Dave Hilfman, interim executive director of the Global Business Travel Association (GBTA), characterized the current hospitality environment in a February 2021 release on the state of the industry: “Economic recovery is already underway, although very uneven across countries and sectors. The continued rollout of the vaccine will be central to recovery globally, as will decisions the new Biden Administration makes regarding global trade and border and quarantine policies." In its policy response, the U.S. Department of Commerce is planning to announce a $750 million investment in travel and tourism, Gina Raimondo, department secretary, told a virtual forum hosted by the American Hotel and Lodging Association. The noticeable disruption in the travel industry will require continued government support until full recovery.

Leisure travel boost demand

Pent-up demand is driving a strong uptake in bookings, as leisure travel shows indications of a rebound in the United States. June throughput measured by the Transportation Security Administration is more than four times higher than a year ago. As such, all facets of hotel business, including branding, products and services, customer experience, and loyalty programs will need to recalibrate for a predominantly leisure-driven market. New customers and loyalists alike will need to be targeted using personalized marketing content that inspires leisure travel based on specific needs and desires. Hotel marketing departments will continue to dive into data from customer insights to tailor experiences that capture a wider array of leisure travelers.


Pent-up demand is driving a strong uptake in bookings for leisure travel. As work and recreational life continue to blend, business travel will increasingly take on leisure components.

Meanwhile, concern that business travel will suffer permanent losses continues following the successful shift to virtual meetings by many businesses during the pandemic. The GBTA forecasts that business travel will see a 21% increase in 2021, with most gain expected to come at the end of year as vaccinations increase globally and consumer confidence returns; next year, GBTA expects a significant increase in group and international travel, while in 2023 and 2024, it projects business travel growth to slow back to pre-pandemic levels.

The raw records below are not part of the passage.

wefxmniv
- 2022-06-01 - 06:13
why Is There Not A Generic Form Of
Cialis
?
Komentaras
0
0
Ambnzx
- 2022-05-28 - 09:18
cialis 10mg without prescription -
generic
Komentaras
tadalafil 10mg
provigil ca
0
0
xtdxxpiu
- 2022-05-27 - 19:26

Full recovery is expected by 2025. 

Post-pandemic travel is likely to look very different, as some lifestyle shifts driven by the pandemic linger. According to survey data released in April from Accenture, after a year of lockdowns, 95% of respondents said they made at least one change to their lifestyle they expect will be permanent; 79% would like to work from a location other than their home or office; and 46% either will not travel at all for work or will reduce their business travel by half. The survey, which polled more than 9,600 people in 19 countries, revealed that more than half of respondents would be willing to personally pay up to $100 per month to work from a café, bar, hotel or retailer with a dedicated space. Given that business and group travel will continue to lag in the short-run, front-of-mind strategy will need to focus on re-imagining travel and hospitality, specifically for high-value travelers.

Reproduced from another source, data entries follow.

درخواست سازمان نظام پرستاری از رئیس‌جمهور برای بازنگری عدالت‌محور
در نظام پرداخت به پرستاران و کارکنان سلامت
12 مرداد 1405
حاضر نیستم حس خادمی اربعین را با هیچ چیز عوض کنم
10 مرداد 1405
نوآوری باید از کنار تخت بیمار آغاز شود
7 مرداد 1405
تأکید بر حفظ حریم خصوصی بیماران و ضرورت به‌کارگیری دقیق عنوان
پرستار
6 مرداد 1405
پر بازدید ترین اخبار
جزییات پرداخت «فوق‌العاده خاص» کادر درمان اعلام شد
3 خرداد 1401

‘Bleisure’ may represent the future of travel

In the era of increasing work-life integration, travel will blend aspects of work and play. The so-called bleisure traveler—who combines business and leisure—will become the focus as the travel industry looks to capture the market's newest entrant. The bleisure traveler’s customer profile focuses on personal health and wellness, local communities, sustainability and unique opportunities to connect with friends and family.

The stress and anxiety of the global pandemic has shifted the mindset of travelers to an all-inclusive travel experience. “This year, more than any other, has highlighted the importance of looking after your health and wellness,” said Paul Joseph, founder of Health and Fitness Travel, a travel booking platform, in a December article published on Lonely Planet.com. “The various global restrictions coupled with the outbreak of the pandemic in 2020 have only made people appreciate any opportunities to better their health both physically and mentally.”